Di Nicola non entra nelle polemiche sulla scorta e neanche su quelle dei suoi  compensi per prestazioni televisive ma è netto: «uffa, che noia».

Per il senatore «le sue intemerate sembrano ormai più quelle di uno che ha deciso di buttarla in politica, magari per farsi candidare. Perdipiù perdendo ogni senso della misura».

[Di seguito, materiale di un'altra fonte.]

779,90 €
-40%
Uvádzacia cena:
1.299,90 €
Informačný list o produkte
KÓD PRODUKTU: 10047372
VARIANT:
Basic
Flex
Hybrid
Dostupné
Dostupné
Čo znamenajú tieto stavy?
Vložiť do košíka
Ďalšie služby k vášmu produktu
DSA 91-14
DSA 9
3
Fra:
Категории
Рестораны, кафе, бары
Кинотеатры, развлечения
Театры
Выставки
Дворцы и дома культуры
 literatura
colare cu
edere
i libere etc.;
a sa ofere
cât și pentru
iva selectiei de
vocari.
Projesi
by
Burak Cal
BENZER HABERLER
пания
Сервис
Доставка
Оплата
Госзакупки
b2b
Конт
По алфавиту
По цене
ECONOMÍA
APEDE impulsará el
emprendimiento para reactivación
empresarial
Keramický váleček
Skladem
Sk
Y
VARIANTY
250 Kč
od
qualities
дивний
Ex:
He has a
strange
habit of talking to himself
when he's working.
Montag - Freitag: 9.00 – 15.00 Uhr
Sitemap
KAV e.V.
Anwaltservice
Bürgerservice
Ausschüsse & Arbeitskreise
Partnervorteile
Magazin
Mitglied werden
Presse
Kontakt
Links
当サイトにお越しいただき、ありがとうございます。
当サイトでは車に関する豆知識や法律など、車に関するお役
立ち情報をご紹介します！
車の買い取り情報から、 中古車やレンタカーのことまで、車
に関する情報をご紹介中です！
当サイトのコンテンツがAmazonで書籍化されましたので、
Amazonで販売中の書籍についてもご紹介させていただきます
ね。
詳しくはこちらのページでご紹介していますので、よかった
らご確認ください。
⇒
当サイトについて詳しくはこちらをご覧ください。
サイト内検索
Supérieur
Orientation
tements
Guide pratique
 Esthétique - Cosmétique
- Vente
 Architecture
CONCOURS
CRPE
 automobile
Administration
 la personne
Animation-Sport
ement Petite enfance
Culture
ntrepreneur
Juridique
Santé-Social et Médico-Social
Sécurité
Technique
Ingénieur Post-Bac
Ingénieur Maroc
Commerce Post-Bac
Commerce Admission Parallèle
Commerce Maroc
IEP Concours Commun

Da qui il consiglio: «per fare politica mi sono dovuto candidare alle elezioni e rinunciare a fare la professione di giornalista. Perché non fa altrettanto? Quello che non gli è consentito è l'offesa. Dire per esempio (leggi Fatto Quotidiano): "Non esiste più per questa politica degenerata alcuna differenza tra vita e morte, tra dignità e mancanza di diritti, tra legge e illegalità. Parlano delle prime e dei secondi come se tutto si equivalesse". Caro Saviano, ma come ti permetti? Forse il successo ti ha dato alla testa, come dicono in tanti. Ma questo atteggiamento da eroe-che-tutto-può-permettersi mi sembra comunque fuori luogo. Le tue argomentazioni e i tuoi anatemi sono francamente una grande caduta di stile».

 

Il senatore abruzzese va avanti: «basta perciò con l'aureola della vittima e del minacciato che sembra potersi permettere tutto. Anche all'Espresso, dove tu scrivi, abbiamo avuto giornalisti intimiditi, arrestati, sotto scorta. Ma nessuna se l'è tirata così tanto. Dunque, forse è l'ora di togliersi la maschera. E se hai voglia di menare le mani in politica, caro Saviano, è arrivato il momento di scendere dal piedistallo ed essere lineare sino in fondo con i cittadini.Con i migliori auguri di buon lavoro».